WHAT IS REQUIRED >> Write out every record below exactly as it appears, omitting the pictures.

EXTRACTED INFORMATION >>
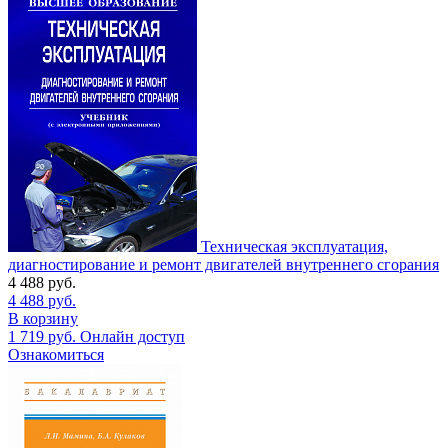
Техническая эксплуатация,
диагностирование и ремонт двигателей внутреннего сгорания
4 488
руб.
4 488
руб.
В корзину
1 719
руб.
Онлайн доступ
Ознакомиться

WRITTEN SOLUTION >>
Техническая эксплуатация,
диагностирование и ремонт двигателей внутреннего сгорания
4 488
руб.
4 488
руб.
В корзину
1 719
руб.
Онлайн доступ
Ознакомиться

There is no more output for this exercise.